**Required work**
The answer should be every line below, repeated exactly, with the images left out.

**Working data**
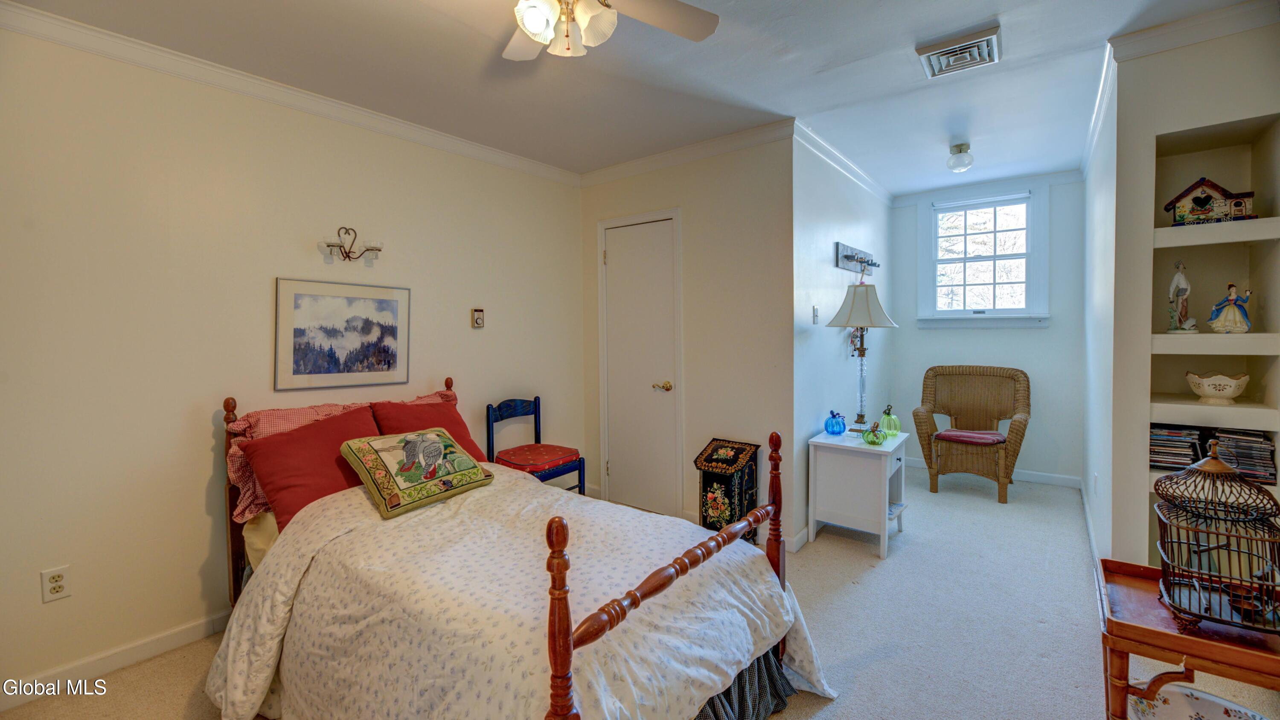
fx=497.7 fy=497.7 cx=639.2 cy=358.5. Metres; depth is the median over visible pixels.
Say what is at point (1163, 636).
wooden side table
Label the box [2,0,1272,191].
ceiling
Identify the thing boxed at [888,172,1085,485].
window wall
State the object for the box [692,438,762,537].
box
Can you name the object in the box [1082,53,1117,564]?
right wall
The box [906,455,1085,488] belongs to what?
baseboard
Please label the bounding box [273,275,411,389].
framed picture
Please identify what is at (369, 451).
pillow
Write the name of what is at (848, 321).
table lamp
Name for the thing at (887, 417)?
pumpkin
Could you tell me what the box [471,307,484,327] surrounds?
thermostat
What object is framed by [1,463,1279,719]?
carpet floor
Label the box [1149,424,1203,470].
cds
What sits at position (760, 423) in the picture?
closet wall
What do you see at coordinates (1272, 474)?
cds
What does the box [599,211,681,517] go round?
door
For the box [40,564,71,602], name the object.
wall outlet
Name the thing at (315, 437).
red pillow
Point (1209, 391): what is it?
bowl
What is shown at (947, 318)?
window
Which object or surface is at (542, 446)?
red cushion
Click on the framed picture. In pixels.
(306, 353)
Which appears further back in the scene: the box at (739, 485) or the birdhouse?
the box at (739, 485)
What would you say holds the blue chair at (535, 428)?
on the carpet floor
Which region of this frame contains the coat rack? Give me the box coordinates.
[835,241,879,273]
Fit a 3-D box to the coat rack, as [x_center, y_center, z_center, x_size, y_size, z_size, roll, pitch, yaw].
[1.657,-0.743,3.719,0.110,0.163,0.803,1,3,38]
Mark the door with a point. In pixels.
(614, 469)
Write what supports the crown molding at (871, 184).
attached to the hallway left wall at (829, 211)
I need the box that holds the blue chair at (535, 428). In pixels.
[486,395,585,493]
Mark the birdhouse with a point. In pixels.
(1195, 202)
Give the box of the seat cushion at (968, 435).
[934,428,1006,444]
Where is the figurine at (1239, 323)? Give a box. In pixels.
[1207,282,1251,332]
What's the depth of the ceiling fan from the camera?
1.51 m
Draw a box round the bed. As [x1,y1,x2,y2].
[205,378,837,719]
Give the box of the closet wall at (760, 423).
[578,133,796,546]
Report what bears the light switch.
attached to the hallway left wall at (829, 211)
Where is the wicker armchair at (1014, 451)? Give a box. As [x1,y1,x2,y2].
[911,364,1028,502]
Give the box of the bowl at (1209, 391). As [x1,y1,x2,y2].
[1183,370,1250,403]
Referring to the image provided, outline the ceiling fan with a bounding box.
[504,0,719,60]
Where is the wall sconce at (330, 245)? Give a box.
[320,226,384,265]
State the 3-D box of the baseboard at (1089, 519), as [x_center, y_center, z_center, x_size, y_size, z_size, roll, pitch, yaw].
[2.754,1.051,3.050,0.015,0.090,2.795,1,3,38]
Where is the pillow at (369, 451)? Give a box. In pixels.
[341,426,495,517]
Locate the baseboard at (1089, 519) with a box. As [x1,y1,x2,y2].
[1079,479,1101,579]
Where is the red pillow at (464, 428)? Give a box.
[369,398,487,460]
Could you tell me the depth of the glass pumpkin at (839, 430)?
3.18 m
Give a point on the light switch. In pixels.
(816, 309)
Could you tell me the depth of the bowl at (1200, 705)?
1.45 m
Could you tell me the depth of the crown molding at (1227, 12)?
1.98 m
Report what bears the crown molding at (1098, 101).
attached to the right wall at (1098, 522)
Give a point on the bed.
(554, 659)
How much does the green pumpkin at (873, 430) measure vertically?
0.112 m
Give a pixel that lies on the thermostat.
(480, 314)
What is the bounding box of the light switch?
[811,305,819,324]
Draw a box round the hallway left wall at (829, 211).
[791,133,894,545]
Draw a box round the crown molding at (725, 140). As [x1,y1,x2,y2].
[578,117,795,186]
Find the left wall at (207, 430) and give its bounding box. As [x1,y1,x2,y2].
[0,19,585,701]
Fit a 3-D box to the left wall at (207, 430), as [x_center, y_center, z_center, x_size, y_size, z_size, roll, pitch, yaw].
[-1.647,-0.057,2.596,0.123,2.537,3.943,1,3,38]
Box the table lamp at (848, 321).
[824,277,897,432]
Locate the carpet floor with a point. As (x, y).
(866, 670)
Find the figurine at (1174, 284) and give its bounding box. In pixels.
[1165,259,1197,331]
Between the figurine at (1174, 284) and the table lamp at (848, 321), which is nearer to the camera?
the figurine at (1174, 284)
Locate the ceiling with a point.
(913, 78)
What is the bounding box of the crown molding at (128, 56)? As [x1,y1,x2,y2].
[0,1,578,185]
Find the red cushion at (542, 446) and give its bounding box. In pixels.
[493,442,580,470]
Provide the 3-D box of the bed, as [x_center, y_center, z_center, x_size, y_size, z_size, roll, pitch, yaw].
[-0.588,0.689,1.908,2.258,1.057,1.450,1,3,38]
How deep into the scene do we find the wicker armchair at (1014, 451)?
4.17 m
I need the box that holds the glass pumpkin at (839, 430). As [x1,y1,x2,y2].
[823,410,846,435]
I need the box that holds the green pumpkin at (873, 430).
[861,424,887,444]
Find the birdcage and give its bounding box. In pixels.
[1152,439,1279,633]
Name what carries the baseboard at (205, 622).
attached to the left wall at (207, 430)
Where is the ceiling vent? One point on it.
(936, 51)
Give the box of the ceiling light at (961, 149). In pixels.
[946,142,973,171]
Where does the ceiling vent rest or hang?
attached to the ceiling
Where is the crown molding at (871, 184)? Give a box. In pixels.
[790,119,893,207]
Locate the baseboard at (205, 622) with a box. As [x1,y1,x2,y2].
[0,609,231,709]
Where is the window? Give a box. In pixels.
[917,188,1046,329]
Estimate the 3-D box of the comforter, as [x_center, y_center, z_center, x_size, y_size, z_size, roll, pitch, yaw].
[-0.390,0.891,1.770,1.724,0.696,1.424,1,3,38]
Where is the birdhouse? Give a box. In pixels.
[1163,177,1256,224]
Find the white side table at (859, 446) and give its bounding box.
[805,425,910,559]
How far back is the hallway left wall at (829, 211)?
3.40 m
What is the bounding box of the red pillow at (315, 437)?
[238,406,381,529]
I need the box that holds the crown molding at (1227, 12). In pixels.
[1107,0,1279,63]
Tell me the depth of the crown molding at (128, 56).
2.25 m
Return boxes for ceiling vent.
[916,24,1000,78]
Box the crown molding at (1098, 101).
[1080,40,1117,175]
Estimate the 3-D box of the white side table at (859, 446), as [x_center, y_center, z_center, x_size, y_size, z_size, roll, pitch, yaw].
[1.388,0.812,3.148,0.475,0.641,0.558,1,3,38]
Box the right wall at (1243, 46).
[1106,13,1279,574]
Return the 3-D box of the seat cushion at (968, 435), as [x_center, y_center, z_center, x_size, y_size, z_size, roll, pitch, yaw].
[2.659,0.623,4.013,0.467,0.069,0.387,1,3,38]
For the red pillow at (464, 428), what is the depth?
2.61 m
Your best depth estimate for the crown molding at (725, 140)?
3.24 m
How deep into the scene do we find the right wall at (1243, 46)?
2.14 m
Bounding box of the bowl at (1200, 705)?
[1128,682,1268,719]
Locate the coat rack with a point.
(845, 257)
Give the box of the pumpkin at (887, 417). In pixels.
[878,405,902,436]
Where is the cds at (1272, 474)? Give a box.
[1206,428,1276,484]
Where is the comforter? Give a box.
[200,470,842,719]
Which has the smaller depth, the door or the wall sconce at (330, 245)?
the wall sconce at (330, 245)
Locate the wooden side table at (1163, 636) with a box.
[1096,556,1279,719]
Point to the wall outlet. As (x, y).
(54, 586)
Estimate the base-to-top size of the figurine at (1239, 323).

**Response area**
fx=497.7 fy=497.7 cx=639.2 cy=358.5. Metres; depth is the median over visible pixels.
Say what is at point (1163, 636).
wooden side table
Label the box [2,0,1272,191].
ceiling
Identify the thing boxed at [888,172,1085,485].
window wall
State the object for the box [692,438,762,537].
box
Can you name the object in the box [1082,53,1117,564]?
right wall
The box [906,455,1085,488] belongs to what?
baseboard
Please label the bounding box [273,275,411,389].
framed picture
Please identify what is at (369, 451).
pillow
Write the name of what is at (848, 321).
table lamp
Name for the thing at (887, 417)?
pumpkin
Could you tell me what the box [471,307,484,327] surrounds?
thermostat
What object is framed by [1,463,1279,719]?
carpet floor
Label the box [1149,424,1203,470].
cds
What sits at position (760, 423) in the picture?
closet wall
What do you see at coordinates (1272, 474)?
cds
What does the box [599,211,681,517] go round?
door
For the box [40,564,71,602], name the object.
wall outlet
Name the thing at (315, 437).
red pillow
Point (1209, 391): what is it?
bowl
What is shown at (947, 318)?
window
Which object or surface is at (542, 446)?
red cushion
Click on the framed picture. In pixels.
(306, 353)
Which appears further back in the scene: the box at (739, 485) or the birdhouse?
the box at (739, 485)
What would you say holds the blue chair at (535, 428)?
on the carpet floor
Which region of this frame contains the coat rack? Give me the box coordinates.
[835,241,879,273]
Fit a 3-D box to the coat rack, as [x_center, y_center, z_center, x_size, y_size, z_size, roll, pitch, yaw].
[1.657,-0.743,3.719,0.110,0.163,0.803,1,3,38]
Mark the door with a point. In pixels.
(614, 469)
Write what supports the crown molding at (871, 184).
attached to the hallway left wall at (829, 211)
I need the box that holds the blue chair at (535, 428). In pixels.
[486,395,585,493]
Mark the birdhouse with a point. In pixels.
(1195, 202)
Give the box of the seat cushion at (968, 435).
[934,428,1006,444]
Where is the figurine at (1239, 323)? Give a box. In pixels.
[1207,282,1251,332]
What's the depth of the ceiling fan from the camera?
1.51 m
Draw a box round the bed. As [x1,y1,x2,y2].
[205,378,837,719]
Give the box of the closet wall at (760, 423).
[578,133,796,546]
Report what bears the light switch.
attached to the hallway left wall at (829, 211)
Where is the wicker armchair at (1014, 451)? Give a box. As [x1,y1,x2,y2].
[911,364,1028,502]
Give the box of the bowl at (1209, 391). As [x1,y1,x2,y2].
[1183,370,1250,403]
Referring to the image provided, outline the ceiling fan with a bounding box.
[504,0,719,60]
Where is the wall sconce at (330, 245)? Give a box.
[320,226,384,265]
State the 3-D box of the baseboard at (1089, 519), as [x_center, y_center, z_center, x_size, y_size, z_size, roll, pitch, yaw].
[2.754,1.051,3.050,0.015,0.090,2.795,1,3,38]
Where is the pillow at (369, 451)? Give a box. In pixels.
[341,426,495,517]
Locate the baseboard at (1089, 519) with a box. As [x1,y1,x2,y2].
[1079,479,1101,579]
Where is the red pillow at (464, 428)? Give a box.
[369,398,487,460]
Could you tell me the depth of the glass pumpkin at (839, 430)?
3.18 m
Give a point on the light switch. In pixels.
(816, 309)
Could you tell me the depth of the bowl at (1200, 705)?
1.45 m
Could you tell me the depth of the crown molding at (1227, 12)?
1.98 m
Report what bears the crown molding at (1098, 101).
attached to the right wall at (1098, 522)
Give a point on the bed.
(554, 659)
How much does the green pumpkin at (873, 430) measure vertically?
0.112 m
Give a pixel that lies on the thermostat.
(480, 314)
What is the bounding box of the light switch?
[811,305,819,324]
Draw a box round the hallway left wall at (829, 211).
[791,133,894,545]
Draw a box round the crown molding at (725, 140). As [x1,y1,x2,y2].
[578,117,795,186]
Find the left wall at (207, 430) and give its bounding box. As [x1,y1,x2,y2].
[0,19,585,701]
Fit a 3-D box to the left wall at (207, 430), as [x_center, y_center, z_center, x_size, y_size, z_size, roll, pitch, yaw].
[-1.647,-0.057,2.596,0.123,2.537,3.943,1,3,38]
Box the table lamp at (848, 321).
[824,277,897,432]
Locate the carpet floor with a point. As (x, y).
(866, 670)
Find the figurine at (1174, 284) and give its bounding box. In pixels.
[1165,259,1197,331]
Between the figurine at (1174, 284) and the table lamp at (848, 321), which is nearer to the camera?
the figurine at (1174, 284)
Locate the ceiling with a point.
(913, 78)
What is the bounding box of the crown molding at (128, 56)? As [x1,y1,x2,y2].
[0,1,578,185]
Find the red cushion at (542, 446) and give its bounding box. In pixels.
[493,442,580,470]
Provide the 3-D box of the bed, as [x_center, y_center, z_center, x_size, y_size, z_size, roll, pitch, yaw].
[-0.588,0.689,1.908,2.258,1.057,1.450,1,3,38]
How deep into the scene do we find the wicker armchair at (1014, 451)?
4.17 m
I need the box that holds the glass pumpkin at (839, 430). As [x1,y1,x2,y2].
[823,410,846,435]
I need the box that holds the green pumpkin at (873, 430).
[861,424,887,444]
Find the birdcage and give its bounding box. In pixels.
[1152,439,1279,633]
Name what carries the baseboard at (205, 622).
attached to the left wall at (207, 430)
Where is the ceiling vent? One point on it.
(936, 51)
Give the box of the ceiling light at (961, 149). In pixels.
[946,142,973,171]
Where does the ceiling vent rest or hang?
attached to the ceiling
Where is the crown molding at (871, 184)? Give a box. In pixels.
[790,119,893,207]
Locate the baseboard at (205, 622) with a box. As [x1,y1,x2,y2].
[0,609,231,709]
Where is the window? Give a box. In pixels.
[917,188,1046,329]
Estimate the 3-D box of the comforter, as [x_center, y_center, z_center, x_size, y_size, z_size, roll, pitch, yaw].
[-0.390,0.891,1.770,1.724,0.696,1.424,1,3,38]
Where is the birdhouse? Give a box. In pixels.
[1163,177,1256,224]
Find the white side table at (859, 446) and give its bounding box.
[805,425,910,559]
How far back is the hallway left wall at (829, 211)?
3.40 m
What is the bounding box of the red pillow at (315, 437)?
[238,406,381,529]
I need the box that holds the crown molding at (1227, 12). In pixels.
[1107,0,1279,63]
Tell me the depth of the crown molding at (128, 56).
2.25 m
Return boxes for ceiling vent.
[916,24,1000,78]
Box the crown molding at (1098, 101).
[1080,40,1117,175]
Estimate the 3-D box of the white side table at (859, 446), as [x_center, y_center, z_center, x_size, y_size, z_size, roll, pitch, yaw].
[1.388,0.812,3.148,0.475,0.641,0.558,1,3,38]
Box the right wall at (1243, 46).
[1106,13,1279,574]
Return the 3-D box of the seat cushion at (968, 435), as [x_center, y_center, z_center, x_size, y_size, z_size, roll, pitch, yaw].
[2.659,0.623,4.013,0.467,0.069,0.387,1,3,38]
For the red pillow at (464, 428), what is the depth?
2.61 m
Your best depth estimate for the crown molding at (725, 140)?
3.24 m
How deep into the scene do we find the right wall at (1243, 46)?
2.14 m
Bounding box of the bowl at (1200, 705)?
[1128,682,1268,719]
Locate the coat rack with a point.
(845, 257)
Give the box of the pumpkin at (887, 417). In pixels.
[878,405,902,436]
Where is the cds at (1272, 474)? Give a box.
[1206,428,1276,484]
Where is the comforter? Give a box.
[200,470,842,719]
Which has the smaller depth, the door or the wall sconce at (330, 245)?
the wall sconce at (330, 245)
Locate the wooden side table at (1163, 636) with a box.
[1096,556,1279,719]
Point to the wall outlet. As (x, y).
(54, 586)
Estimate the base-to-top size of the figurine at (1239, 323).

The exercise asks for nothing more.